Life happens. You laugh about it or cry about it, sometimes both.

Trach Training

on August 29, 2013

Jeremy and I started our parent training today. We each have to learn, and be able to demonstrate knowledge of complete tracheostomy care. We each have to be able to demonstrate that we can trouble shoot problems, identify signs of respiratory distress, change a trach and the ties, perform CPR with and without a bag, suction out secretions, and know what actions to take when different complications arise.

Today we learned about the different parts of a trach:

The obturator is the thin plastic plug that comes inside a fresh trach and keeps the trach stiff for placing in a patient. You take it out immediately once the trach in places because it totally fills up the airway.

The flange is the little pair of wings that sit against the patient’s throat on the outside of the neck. The flange has two little loops where you attach the ties on either side.

The ties are a velcro strip that you cut to size in the back, then attach to the trach flange with thin little velcro strips. The ties need to be changed daily. The whole trach itself needs to be changed monthly for maintenance, or more often if it falls out, gets pulled out, clogs, or otherwise fails.

The trach collar is not to be confused with the ties. It is easy to call the ties a collar, but the trach collar is actually a mask that tents over the opening of the trach and is connected to a source of warm, humidified air. It fastens around the patient’s neck with an elastic. The trach collar is for use when the patient is sleeping or napping. A more portable artificial nose is attached to the end of the trach when the patient is up and about. This contraption has a little filter on it that traps moisture from the patient’s own exhalations, then supplies that moisture to each inhalation. It’s pretty nifty.

Jeremy and I had the opportunity to practice changing trachs and ties on Nicky Boy Doll training doll. Nicky also has a g-tube, an I.V., and a place for practicing blood draws and injections. Poor Nicky. The only thing Nicky didn’t have was lungs that inflate when you give breaths with a bag. Oh well. We did get to practice giving breaths to Nicky with a bag, on the trach and with the face mask. When we suction Agnes’ trach, or get ready to do a bunch of care, if she gets into trouble we would have to use a bag to help her breathe.
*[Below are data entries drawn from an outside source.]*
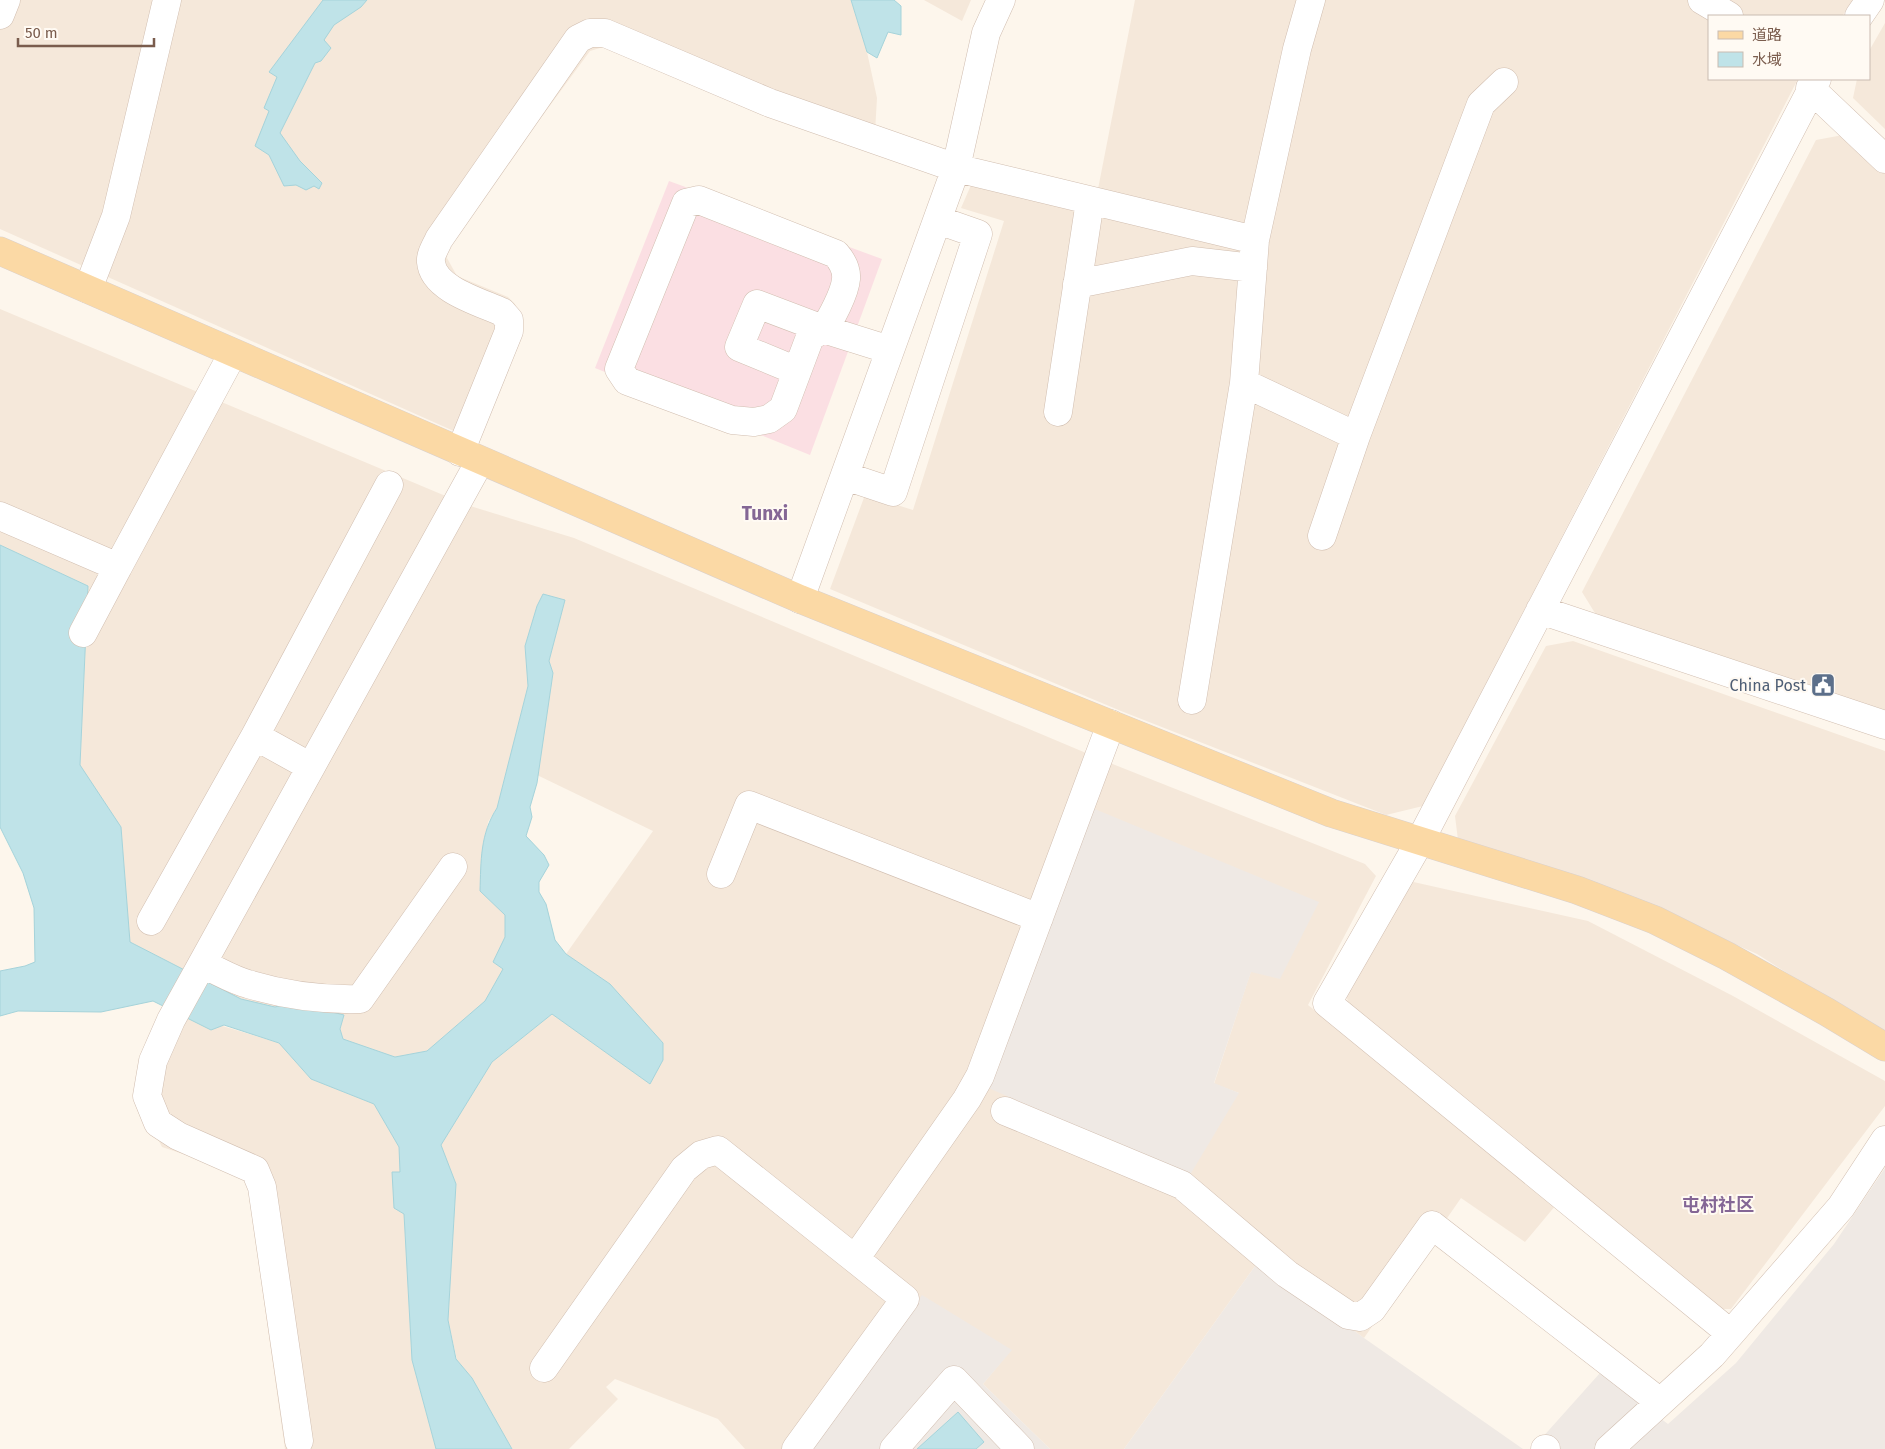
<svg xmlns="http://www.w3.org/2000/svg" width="1885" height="1449" font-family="'Fira Sans','Noto Sans SC',sans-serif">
	<rect width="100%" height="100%" fill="#fdf6ec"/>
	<path fill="#f5e8da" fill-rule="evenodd" d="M 0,0 L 851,0 L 867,52 L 877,98 L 875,132 L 610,45 L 590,51 L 448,244 L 447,258 L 457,276 L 508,297 L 515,304 L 520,320 L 456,432 L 0,229 Z
		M 924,0 L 971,0 L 962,21 Z
		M 1135,0 L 1854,0 L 1842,16 L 1709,16 L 1709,79 L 1798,79 L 1423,806 L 1386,815 L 1121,711 L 830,589 L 865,495 L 913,510 L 1004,221 L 961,208 L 982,160 L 1098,189 Z
		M 1885,23 L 1885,129 L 1853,98 L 1857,79 L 1869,79 L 1869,51 Z
		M 1843,135 L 1885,174 L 1885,715 L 1598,618 L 1582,592 L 1816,140 Z
		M 0,309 L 467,505 L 574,538 L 1105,761 L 1365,864 L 1376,876 L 1308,1005 L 1556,1205 L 1525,1242 L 1461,1198 L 1364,1338 L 1258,1262 L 1124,1449 L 1050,1449 L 983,1384 L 1011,1350 L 811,1449 L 745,1449 L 718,1419 L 615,1379 L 606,1387 L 618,1399 L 569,1449 L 512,1449 L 472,1378 L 457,1360 L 448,1320 L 456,1184 L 441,1145 L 492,1062 L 552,1014 L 650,1084 L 663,1060 L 610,984 L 566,954 L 653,831 L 537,775 L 553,673 L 549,661 L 565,600 L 543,594 L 537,606 L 525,646 L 528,686 L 497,808 L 488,822 L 480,891 L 505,915 L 505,937 L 493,962 L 503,969 L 485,1001 L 427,1051 L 395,1057 L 343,1039 L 340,1029 L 344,1015 L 293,1002 L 275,1007 L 241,999 L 130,942 L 121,827 L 80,765 L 88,586 L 0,545 ZM 1319,902 L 1251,971 L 1214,1084 L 1239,1093 L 986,1087 Z
		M 1573,641 L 1885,751 L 1885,1035 L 1757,954 L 1636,900 L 1458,840 L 1455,816 L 1546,646 Z
		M 1409,881 L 1588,921 L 1733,996 L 1885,1081 L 1885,1106 L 1731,1309 L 1714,1309 L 1350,1012 L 1346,993 Z
		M 169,1010 L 279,1043 L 311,1079 L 374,1104 L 399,1147 L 400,1172 L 393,1172 L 404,1213 L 412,1360 L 436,1449 L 285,1449 L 246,1175 L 162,1147 L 140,1104 Z"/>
	<path fill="#efe9e4" d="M 1090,807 L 1319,902 L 1280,979 L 1251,972 L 1214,1083 L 1239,1093 L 1190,1175 L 986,1087 Z
		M 1885,1168 L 1885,1449 L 1532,1449 L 1600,1373 L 1668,1424 L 1736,1363 L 1834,1244 Z
		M 1258,1262 L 1364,1338 L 1523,1449 L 1124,1449 Z
		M 922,1295 L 1012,1350 L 983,1384 L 1050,1449 L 976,1449 L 984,1442 L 958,1412 L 917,1449 L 811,1449 Z"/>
	<path fill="#fbdfe3" d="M 669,181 L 882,259 L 810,455 L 595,368 Z"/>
	<path fill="#bfe3e8" stroke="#a5d3da" d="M 323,0 L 367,0 L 361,7 L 334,25 L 324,40 L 331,48 L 321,61 L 315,63 L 280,133 L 300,161 L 322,183 L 319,189 L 314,186 L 306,190 L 296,185 L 284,186 L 269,155 L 255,146 L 269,111 L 264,108 L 277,77 L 269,72 Z
		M 851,0 L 894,0 L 901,6 L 901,35 L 888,32 L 877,58 L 867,52 Z
		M 0,545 L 88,586 L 80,765 L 121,827 L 130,942 L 241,999 L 275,1007 L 293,1002 L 344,1015 L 340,1029 L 343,1039 L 395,1057 L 427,1051 L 485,1001 L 503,969 L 493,962 L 505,937 L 505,915 L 480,891 C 481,861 480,834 497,808 L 528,686 L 525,646 L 537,606 L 543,594 L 565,600 L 549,661 L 553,673 L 537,783 L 530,807 L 532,817 L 526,836 L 544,855 L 549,865 L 539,882 L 539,892 L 546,904 L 555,940 L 566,954 L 610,984 L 663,1043 L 663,1060 L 650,1084 L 552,1014 L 492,1062 L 441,1145 L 456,1184 L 448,1320 L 456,1359 L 472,1378 L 512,1449 L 436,1449 L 412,1360 L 404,1214 L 394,1208 L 392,1172 L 400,1172 L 399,1147 L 374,1104 L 311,1079 L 279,1043 L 224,1025 L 211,1030 L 153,1001 L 101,1012 L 18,1011 L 0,1016 L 0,971 L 25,966 L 35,962 L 34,908 L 23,873 L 0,827 Z
		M 958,1412 L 984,1442 L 976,1449 L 917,1449 Z"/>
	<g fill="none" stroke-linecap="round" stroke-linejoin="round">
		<defs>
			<path id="minor" d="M 1702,0 L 1729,16
				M 0,15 L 6,0
				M 1859,16 L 1870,0
				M 1810,88 L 1885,159
				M 1077,284 L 1192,261 L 1253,268
				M 88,289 L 116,216 L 167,0
				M 797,371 L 739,347 L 757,304 L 823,329 C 831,320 845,292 846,279 C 847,269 842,261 836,254 L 699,200 L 686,203 L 619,369 L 627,381 L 732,420 L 754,422 L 769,419 L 783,409 L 810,337 L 823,329 L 890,350
				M 1244,383 L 1356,436 L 1481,104 L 1504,82
				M 1058,412 L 1090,201
				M 460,452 L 509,331 L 509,320 L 502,312 C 480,302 433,289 431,262 C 430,255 436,246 439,239 L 578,39 L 590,33 L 605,33 L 770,103 L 956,168 L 1255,240 L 1297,49 L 1311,0
				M 845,476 L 893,492 L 978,234 L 938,220
				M 0,516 L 118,567 L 233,353
				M 1322,536 L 1356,436
				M 800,599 L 956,168 L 986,33 L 1001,0
				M 1540,610 L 1885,725
				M 83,633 L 118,567
				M 1192,700 L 1244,383 L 1255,240
				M 255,736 L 311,767
				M 721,874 L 749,805 L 1039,918
				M 151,921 L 255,736 L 389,485
				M 202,964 C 217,970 232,980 248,984 C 284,995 322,1000 360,999 L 453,867
				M 1005,1111 L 1182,1185 L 1287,1274 L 1348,1315 L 1360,1317 L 1372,1309 L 1432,1225 L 1660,1402
				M 1730,1333 L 1327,1003 L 1420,841 L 1817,79
				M 544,1368 L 684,1169 L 701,1155 L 718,1150 L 855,1259 L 967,1099 L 980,1076 L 1111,724
				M 299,1441 L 262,1187 L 255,1170 L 178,1136 L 158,1123 L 147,1096 L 153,1061 L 171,1020 L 202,964 L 480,461
				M 796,1449 L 905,1299 L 855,1259
				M 894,1449 L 954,1380 L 1020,1449
				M 1545,1449 L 1546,1449
				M 1609,1449 L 1712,1355 L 1841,1207 L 1885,1140"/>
			<path id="major" d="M 0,251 L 800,599 L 1331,813 L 1577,890 L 1655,920 L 1727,956 L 1827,1012 L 1885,1047"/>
		</defs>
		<use href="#minor" stroke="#d1beb0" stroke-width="29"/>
		<use href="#major" stroke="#dad1cd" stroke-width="29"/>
		<use href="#minor" stroke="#fff" stroke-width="28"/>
		<use href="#major" stroke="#fbd9a5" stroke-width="28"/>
	</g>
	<defs>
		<symbol id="civic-square" viewBox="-11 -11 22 22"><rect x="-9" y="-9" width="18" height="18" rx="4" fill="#5c6f8a" stroke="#fffaf3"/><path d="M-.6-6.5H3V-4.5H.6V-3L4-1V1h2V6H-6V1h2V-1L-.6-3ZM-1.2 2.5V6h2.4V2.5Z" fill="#fff"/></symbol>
	</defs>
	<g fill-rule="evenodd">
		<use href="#civic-square" x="1809" y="671" width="28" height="28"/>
	</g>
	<g text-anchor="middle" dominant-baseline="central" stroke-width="4" stroke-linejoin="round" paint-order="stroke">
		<g font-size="16" fill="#4e5e75" stroke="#fffaf3" text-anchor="end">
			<text x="1806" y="685">China Post</text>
		</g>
		<g font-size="18" font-weight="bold" fill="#846695" stroke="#fffaf3">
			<text x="1718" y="1205">屯村社区</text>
		</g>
		<g font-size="19" font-weight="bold" fill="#846695" stroke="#fffaf3">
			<text x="765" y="513">Tunxi</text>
		</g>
	</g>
	<rect x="1708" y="15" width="162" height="65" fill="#fffaf3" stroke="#cabbb1"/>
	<rect x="1718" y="31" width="25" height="8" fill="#fbd9a5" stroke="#cabbb1"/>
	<text x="1752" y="40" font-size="15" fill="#7a5c4d">道路</text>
	<rect x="1718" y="52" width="25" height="15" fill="#bfe3e8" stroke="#cabbb1"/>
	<text x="1752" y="65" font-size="15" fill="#7a5c4d">水域</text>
	<path d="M18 38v8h136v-8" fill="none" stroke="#7a5c4d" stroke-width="2.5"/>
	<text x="25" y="38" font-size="15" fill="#7a5c4d" stroke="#fffaf3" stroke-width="4" paint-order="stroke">50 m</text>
</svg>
We can attach the bag to give breaths through the trach. If Agnes loses her trach and we are not able to put a new one in, we can cover her trach site and give breaths through her nose and mouth.

Jeremy and I also practiced suctioning Nicky Boy Doll’s trach. We get a tiny tube that connects to a suction machine. There is a right way to do it: hold the tube with both hands. One hand controls the suction on/off and the other hand controls the fine details of the operation. Grip the tube with your finger marking the “safe suction depth” and keep the suction off as you insert the tube into the trach. As you pull the suction tube out again, turn on the suction and twirl the tube from side to side to pick up as much ick as you can. Suctioning is actually kind of fun, but don’t tell Agnes I said so. I like to do it because it is a concrete way to make Agnes feel better. I can see and hear that I have removed something that was causing discomfort. Plus I kind of like that slurping sound. It’s funny.

Tomorrow Jeremy and I get to learn some more information, and maybe get a chance to practice care on Agnes. I’m a little nervous about changing her trach, but that’s why they do all this training in the hospital. There will be lots of professionals around in case we get in to trouble. I will try not to be anxious. Agnes is doing very well and seems to be much more comfortable with breathing now that she has the trach. They are weaning her down on oxygen and she is completely off the ventilator. She is on only about 25% oxygen; regular room air is 21%. She was moved out of the PICU this afternoon and taken up to the floor that cares for all the trach babies. She is on track to come home in 7 to 10 days.